* **JOB**
Write out all of the entries that follow, word for word, but skip the pictures.

* **INFORMATION SHOWN**
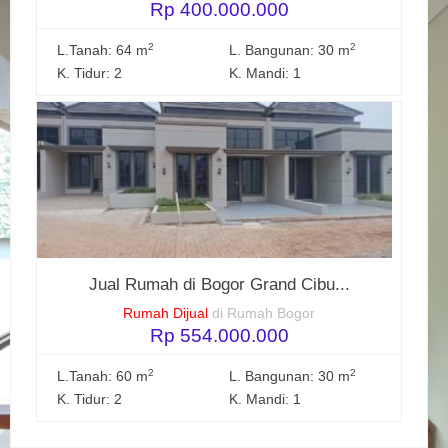
Rp 400.000.000
2
2
L.Tanah: 64 m
L. Bangunan: 30 m
K. Tidur: 2
K. Mandi: 1
Jual Rumah di Bogor Grand Cibu...
Rumah Dijual
di Rumah Bogor
Rp 554.000.000
2
2
L.Tanah: 60 m
L. Bangunan: 30 m
K. Tidur: 2
K. Mandi: 1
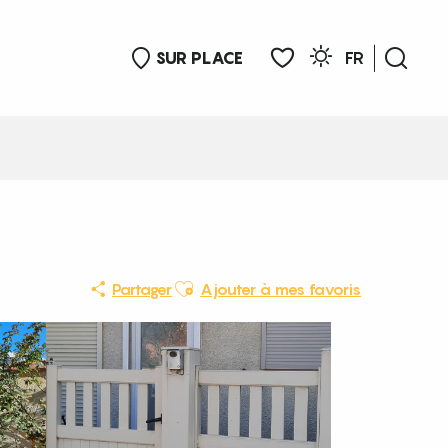
SUR PLACE
FR
Rech
Voir les favoris
Ajouter aux favoris
Partager
Ajouter à mes favoris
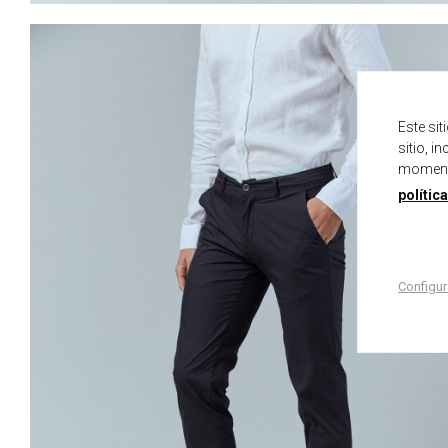
Este si
sitio, i
momento
polític
Configur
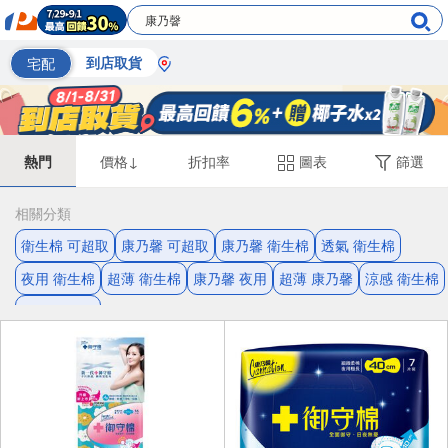
宅配
到店取貨
熱門
價格↓
折扣率
圖表
篩選
相關分類
衛生棉 可超取
康乃馨 可超取
康乃馨 衛生棉
透氣 衛生棉
夜用 衛生棉
超薄 衛生棉
康乃馨 夜用
超薄 康乃馨
涼感 衛生棉
抑菌 衛生棉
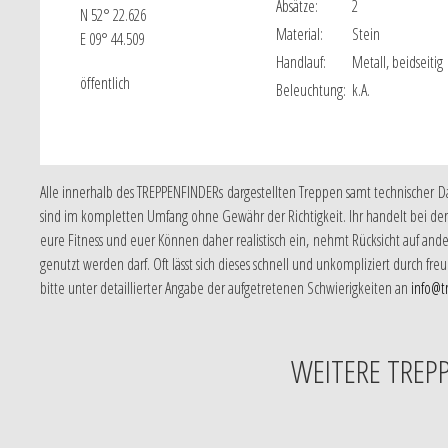
Absätze:
2
N 52° 22.626
Material:
Stein
E 09° 44.509
Handlauf:
Metall, beidseitig
öffentlich
Beleuchtung:
k.A.
Alle innerhalb des TREPPENFINDERs dargestellten Treppen samt technischer 
sind im kompletten Umfang ohne Gewähr der Richtigkeit. Ihr handelt bei der 
eure Fitness und euer Können daher realistisch ein, nehmt Rücksicht auf and
genutzt werden darf. Oft lässt sich dieses schnell und unkompliziert durch 
bitte unter detaillierter Angabe der aufgetretenen Schwierigkeiten an
info@t
WEITERE TREP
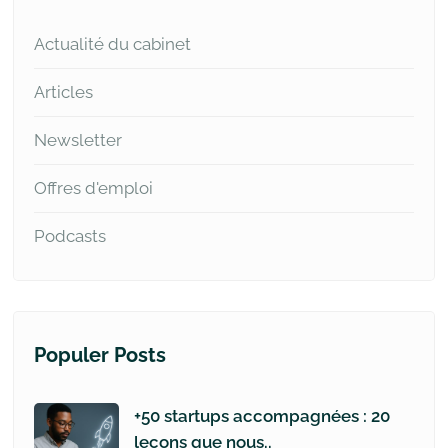
Actualité du cabinet
Articles
Newsletter
Offres d'emploi
Podcasts
Populer Posts
+50 startups accompagnées : 20
leçons que nous..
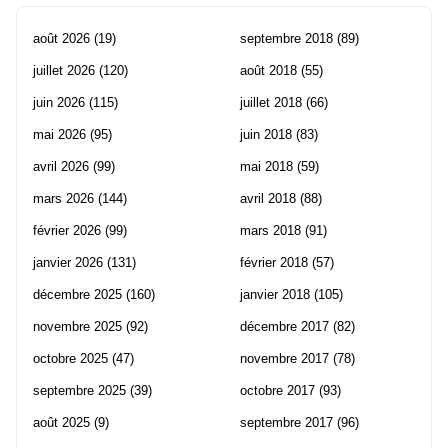
août 2026
(19)
septembre 2018
(89)
juillet 2026
(120)
août 2018
(55)
juin 2026
(115)
juillet 2018
(66)
mai 2026
(95)
juin 2018
(83)
avril 2026
(99)
mai 2018
(59)
mars 2026
(144)
avril 2018
(88)
février 2026
(99)
mars 2018
(91)
janvier 2026
(131)
février 2018
(57)
décembre 2025
(160)
janvier 2018
(105)
novembre 2025
(92)
décembre 2017
(82)
octobre 2025
(47)
novembre 2017
(78)
septembre 2025
(39)
octobre 2017
(93)
août 2025
(9)
septembre 2017
(96)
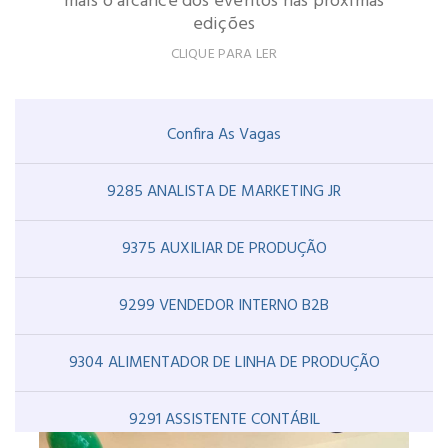
mais o alcance dos eventos nas próximas
edições
CLIQUE PARA LER
Confira As Vagas
9285 ANALISTA DE MARKETING JR
9375 AUXILIAR DE PRODUÇÃO
9299 VENDEDOR INTERNO B2B
9304 ALIMENTADOR DE LINHA DE PRODUÇÃO
9291 ASSISTENTE CONTÁBIL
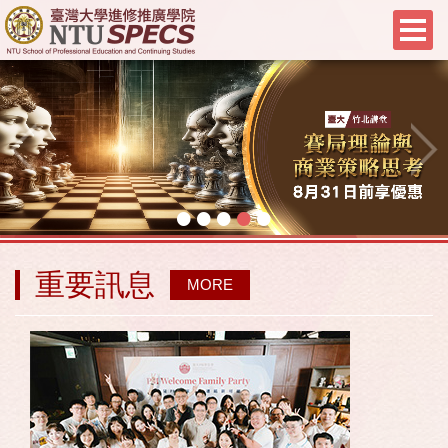
•
•
•
•
•
重要訊息
MORE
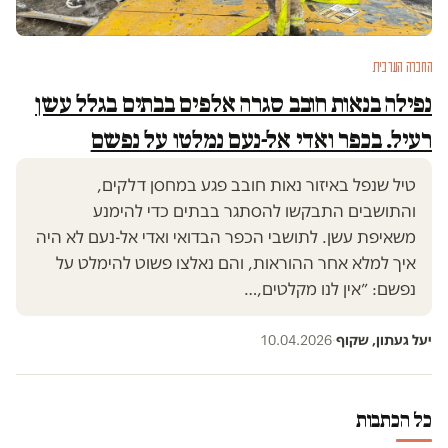
החברה הערבית
נפילה בנאות חובב סגרה אלפים בבתים בגלל עשן
רעיל. בכפר ואדי אל-נעם נמלטו על נפשם
טיל שנפל באיזור נאות חובב פגע במחסן דלקים,
והתושבים התבקשו להסתגר בבתים כדי להימנע
משאיפת עשן. לתושבי הכפר הבדואי ואדי אל-נעם לא היה
איך למלא אחר ההוראות, והם נאלצו פשוט להימלט על
נפשם: ״אין לנו מקלטים,…
יעל געתון, שקוף
·
10.04.2026
כל הכתבות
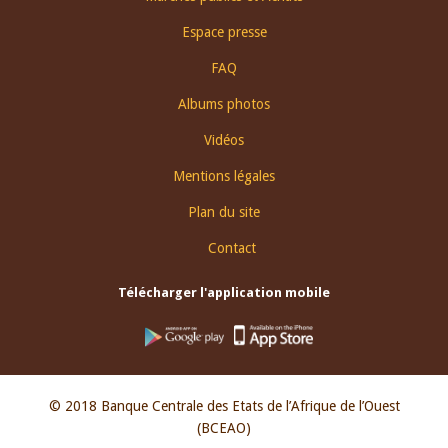
menu
Espace presse
FAQ
Albums photos
Vidéos
Mentions légales
Plan du site
Contact
Télécharger l'application mobile
© 2018 Banque Centrale des Etats de l’Afrique de l’Ouest
(BCEAO)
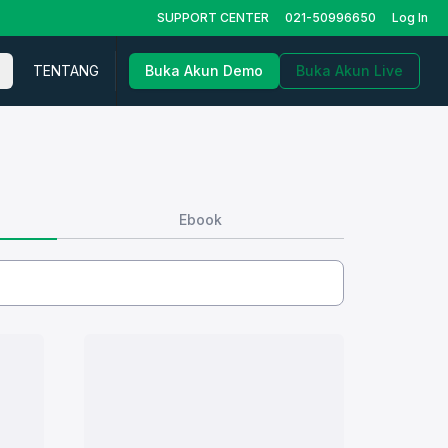
SUPPORT CENTER
021-50996650
Log In
TENTANG
Buka Akun Demo
Buka Akun Live
Ebook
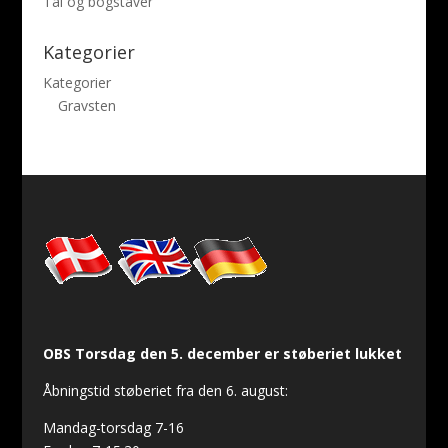
Tal og bogstaver
Kategorier
Kategorier
Gravsten
OBS Torsdag den 5. december er støberiet lukket
Åbningstid støberiet fra den 6. august:
Mandag-torsdag 7-16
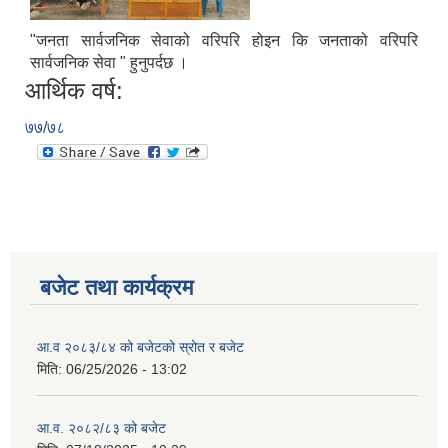
"जनता सार्वजनिक सेवाको वरिपरि होइन कि जनताको वरिपरि
सार्वजनिक सेवा " हुनुपर्दछ ।
आर्थिक वर्ष:
७७/७८
बजेट तथा कार्यक्रम
आ.व २०८३/८४ को बजेटको स्रोत र बजेट
मिति:
06/25/2026 - 13:02
आ.व. २०८२/८३ को बजेट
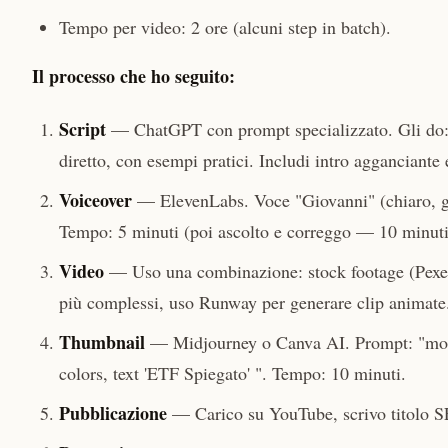
Tempo per video: 2 ore (alcuni step in batch).
Il processo che ho seguito:
Script
— ChatGPT con prompt specializzato. Gli do: "
diretto, con esempi pratici. Includi intro agganciant
Voiceover
— ElevenLabs. Voce "Giovanni" (chiaro, giov
Tempo: 5 minuti (poi ascolto e correggo — 10 minuti
Video
— Uso una combinazione: stock footage (Pexel
più complessi, uso Runway per generare clip animate
Thumbnail
— Midjourney o Canva AI. Prompt: "mode
colors, text 'ETF Spiegato' ". Tempo: 10 minuti.
Pubblicazione
— Carico su YouTube, scrivo titolo S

* **ANSWER**
Rp 400.000.000
2
2
L.Tanah: 64 m
L. Bangunan: 30 m
K. Tidur: 2
K. Mandi: 1
Jual Rumah di Bogor Grand Cibu...
Rumah Dijual
di Rumah Bogor
Rp 554.000.000
2
2
L.Tanah: 60 m
L. Bangunan: 30 m
K. Tidur: 2
K. Mandi: 1
SUR PLACE
FR
Rech
Voir les favoris
Ajouter aux favoris
Partager
Ajouter à mes favoris
Este si
sitio, i
momento
polític
Configur
宅配
到店取貨
熱門
價格↓
折扣率
圖表
篩選
相關分類
衛生棉 可超取
康乃馨 可超取
康乃馨 衛生棉
透氣 衛生棉
夜用 衛生棉
超薄 衛生棉
康乃馨 夜用
超薄 康乃馨
涼感 衛生棉
抑菌 衛生棉
Absätze:
2
N 52° 22.626
Material:
Stein
E 09° 44.509
Handlauf:
Metall, beidseitig
öffentlich
Beleuchtung:
k.A.
Alle innerhalb des TREPPENFINDERs dargestellten Treppen samt technischer 
sind im kompletten Umfang ohne Gewähr der Richtigkeit. Ihr handelt bei der 
eure Fitness und euer Können daher realistisch ein, nehmt Rücksicht auf and
genutzt werden darf. Oft lässt sich dieses schnell und unkompliziert durch 
bitte unter detaillierter Angabe der aufgetretenen Schwierigkeiten an
info@t
WEITERE TREP
Actualité du cabinet
Articles
Newsletter
Offres d'emploi
Podcasts
Populer Posts
+50 startups accompagnées : 20
leçons que nous..
août 2026
(19)
septembre 2018
(89)
juillet 2026
(120)
août 2018
(55)
juin 2026
(115)
juillet 2018
(66)
mai 2026
(95)
juin 2018
(83)
avril 2026
(99)
mai 2018
(59)
mars 2026
(144)
avril 2018
(88)
février 2026
(99)
mars 2018
(91)
janvier 2026
(131)
février 2018
(57)
décembre 2025
(160)
janvier 2018
(105)
novembre 2025
(92)
décembre 2017
(82)
octobre 2025
(47)
novembre 2017
(78)
septembre 2025
(39)
octobre 2017
(93)
août 2025
(9)
septembre 2017
(96)
mais o alcance dos eventos nas próximas
edições
CLIQUE PARA LER
Confira As Vagas
9285 ANALISTA DE MARKETING JR
9375 AUXILIAR DE PRODUÇÃO
9299 VENDEDOR INTERNO B2B
9304 ALIMENTADOR DE LINHA DE PRODUÇÃO
9291 ASSISTENTE CONTÁBIL
•
•
•
•
•
重要訊息
MORE
החברה הערבית
נפילה בנאות חובב סגרה אלפים בבתים בגלל עשן
רעיל. בכפר ואדי אל-נעם נמלטו על נפשם
טיל שנפל באיזור נאות חובב פגע במחסן דלקים,
והתושבים התבקשו להסתגר בבתים כדי להימנע
משאיפת עשן. לתושבי הכפר הבדואי ואדי אל-נעם לא היה
איך למלא אחר ההוראות, והם נאלצו פשוט להימלט על
נפשם: ״אין לנו מקלטים,…
יעל געתון, שקוף
·
10.04.2026
כל הכתבות
menu
Espace presse
FAQ
Albums photos
Vidéos
Mentions légales
Plan du site
Contact
Télécharger l'application mobile
© 2018 Banque Centrale des Etats de l’Afrique de l’Ouest
(BCEAO)
SUPPORT CENTER
021-50996650
Log In
TENTANG
Buka Akun Demo
Buka Akun Live
Ebook
Tal og bogstaver
Kategorier
Kategorier
Gravsten
OBS Torsdag den 5. december er støberiet lukket
Åbningstid støberiet fra den 6. august:
Mandag-torsdag 7-16
"जनता सार्वजनिक सेवाको वरिपरि होइन कि जनताको वरिपरि
सार्वजनिक सेवा " हुनुपर्दछ ।
आर्थिक वर्ष:
७७/७८
बजेट तथा कार्यक्रम
आ.व २०८३/८४ को बजेटको स्रोत र बजेट
मिति:
06/25/2026 - 13:02
आ.व. २०८२/८३ को बजेट
Tempo per video: 2 ore (alcuni step in batch).
Il processo che ho seguito:
Script
— ChatGPT con prompt specializzato. Gli do: "
diretto, con esempi pratici. Includi intro agganciant
Voiceover
— ElevenLabs. Voce "Giovanni" (chiaro, giov
Tempo: 5 minuti (poi ascolto e correggo — 10 minuti
Video
— Uso una combinazione: stock footage (Pexel
più complessi, uso Runway per generare clip animate
Thumbnail
— Midjourney o Canva AI. Prompt: "mode
colors, text 'ETF Spiegato' ". Tempo: 10 minuti.
Pubblicazione
— Carico su YouTube, scrivo titolo S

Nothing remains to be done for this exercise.